= Materials provided =
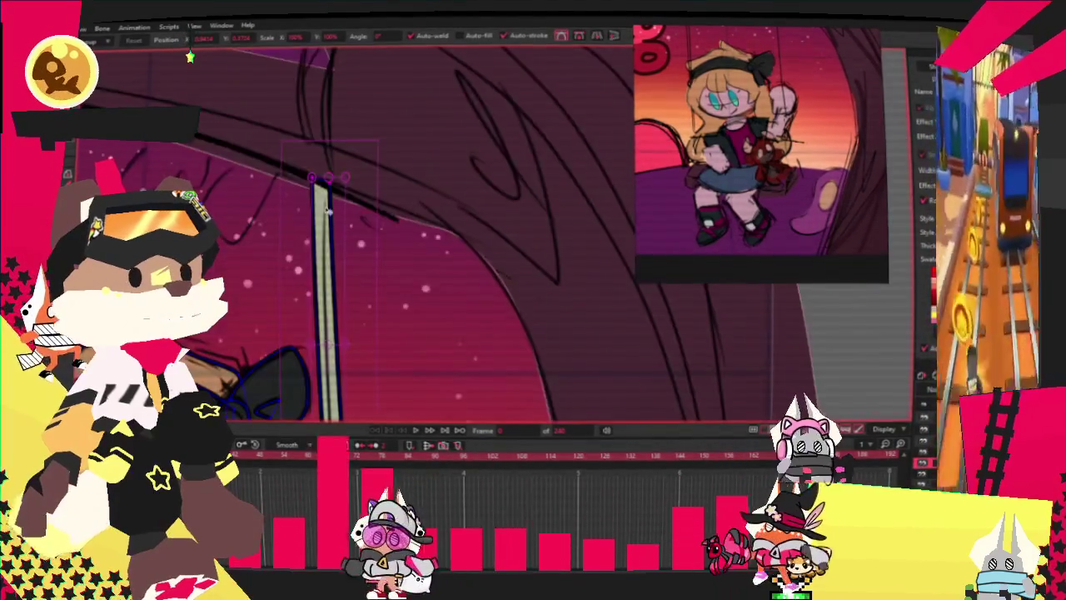
{"action": "scroll", "coordinate": [322, 302], "scroll_direction": "down", "scroll_amount": 2}
{"action": "scroll", "coordinate": [321, 302], "scroll_direction": "down", "scroll_amount": 3}
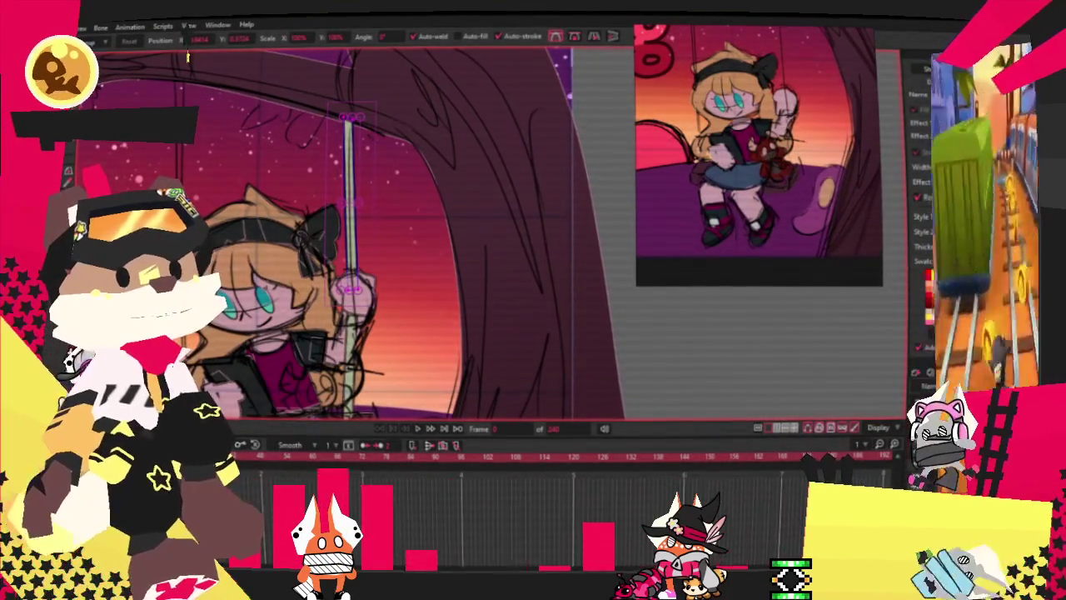
Shift the duplicated left rope leftward so it hangs from the branch beside the girl.
{"action": "scroll", "coordinate": [187, 56], "scroll_direction": "up", "scroll_amount": 1}
{"action": "scroll", "coordinate": [187, 57], "scroll_direction": "up", "scroll_amount": 1}
{"action": "scroll", "coordinate": [187, 57], "scroll_direction": "up", "scroll_amount": 1}
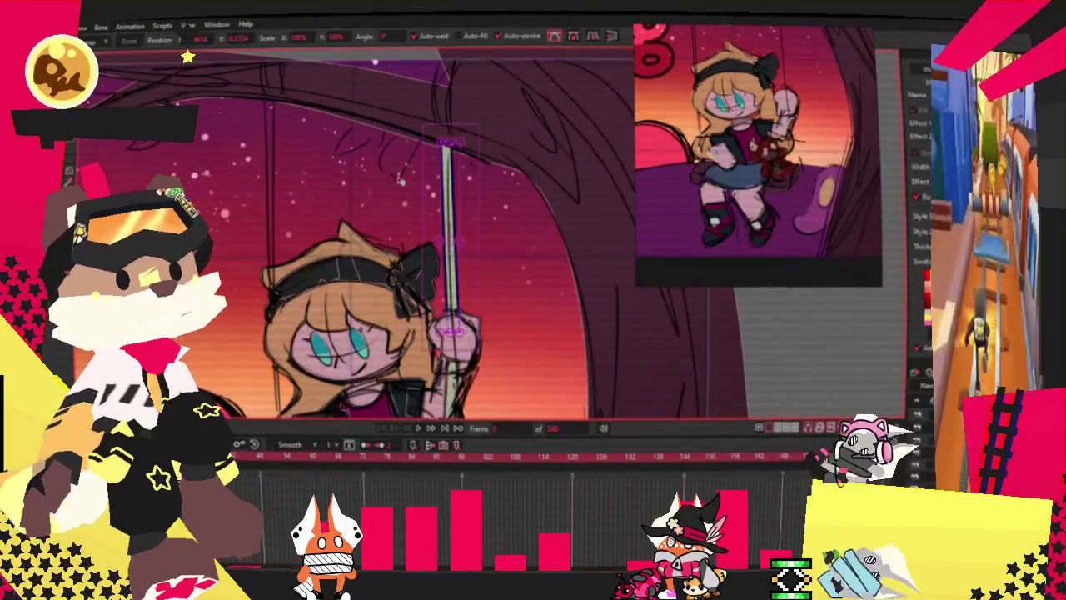
{"action": "scroll", "coordinate": [188, 57], "scroll_direction": "up", "scroll_amount": 1}
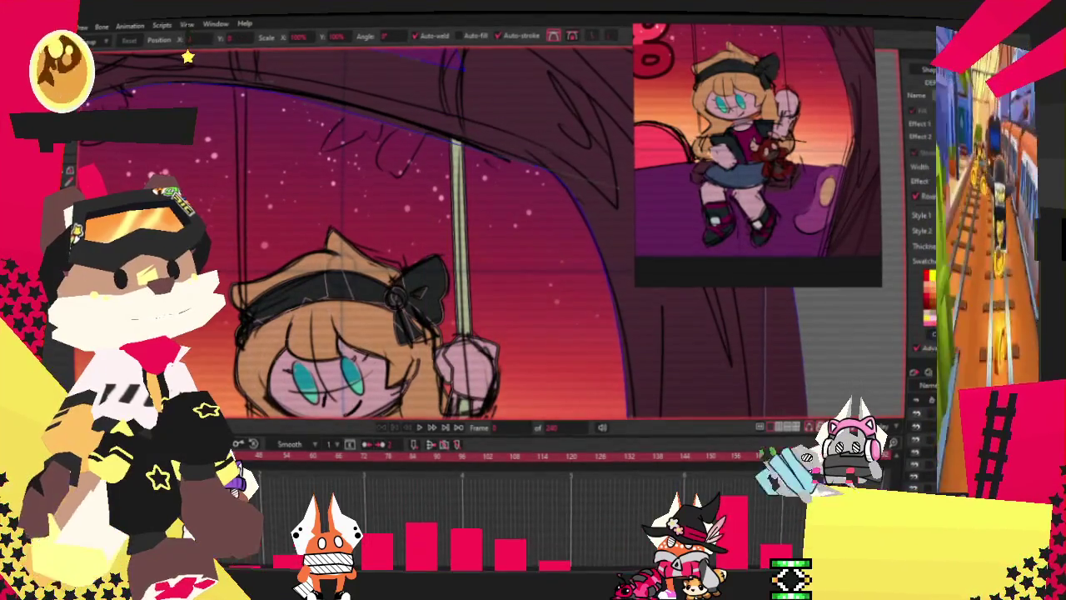
{"action": "scroll", "coordinate": [483, 371], "scroll_direction": "down", "scroll_amount": 2}
{"action": "scroll", "coordinate": [483, 370], "scroll_direction": "down", "scroll_amount": 2}
{"action": "scroll", "coordinate": [483, 371], "scroll_direction": "down", "scroll_amount": 1}
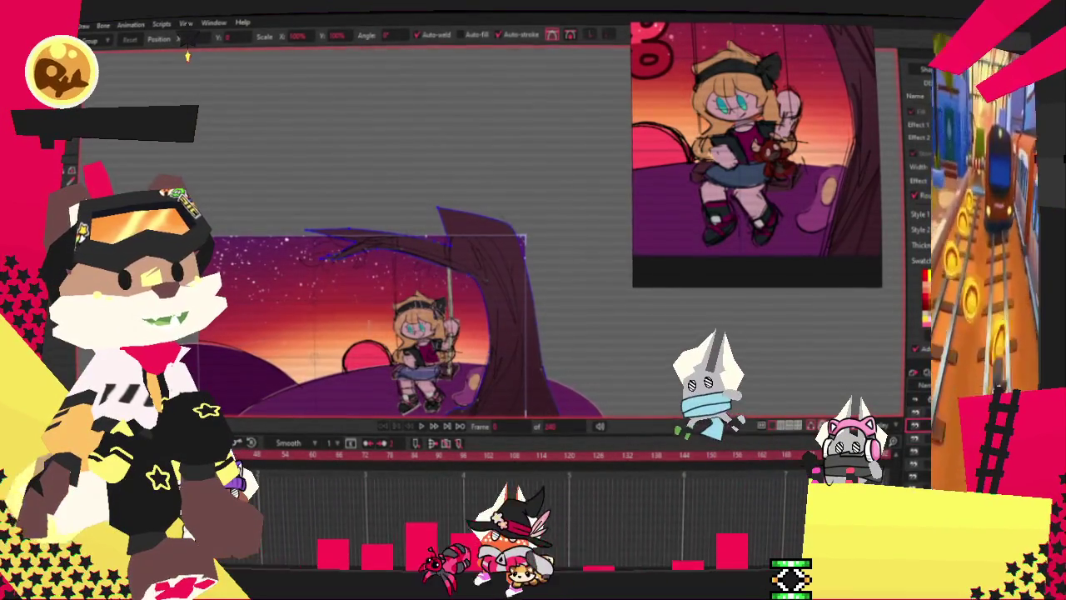
{"action": "scroll", "coordinate": [429, 306], "scroll_direction": "up", "scroll_amount": 2}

= What is being asked =
In the listing above, find each line with the word "coordinate" and copy it.

= Task solution =
{"action": "scroll", "coordinate": [322, 302], "scroll_direction": "down", "scroll_amount": 2}
{"action": "scroll", "coordinate": [321, 302], "scroll_direction": "down", "scroll_amount": 3}
{"action": "scroll", "coordinate": [187, 56], "scroll_direction": "up", "scroll_amount": 1}
{"action": "scroll", "coordinate": [187, 57], "scroll_direction": "up", "scroll_amount": 1}
{"action": "scroll", "coordinate": [187, 57], "scroll_direction": "up", "scroll_amount": 1}
{"action": "scroll", "coordinate": [188, 57], "scroll_direction": "up", "scroll_amount": 1}
{"action": "scroll", "coordinate": [483, 371], "scroll_direction": "down", "scroll_amount": 2}
{"action": "scroll", "coordinate": [483, 370], "scroll_direction": "down", "scroll_amount": 2}
{"action": "scroll", "coordinate": [483, 371], "scroll_direction": "down", "scroll_amount": 1}
{"action": "scroll", "coordinate": [429, 306], "scroll_direction": "up", "scroll_amount": 2}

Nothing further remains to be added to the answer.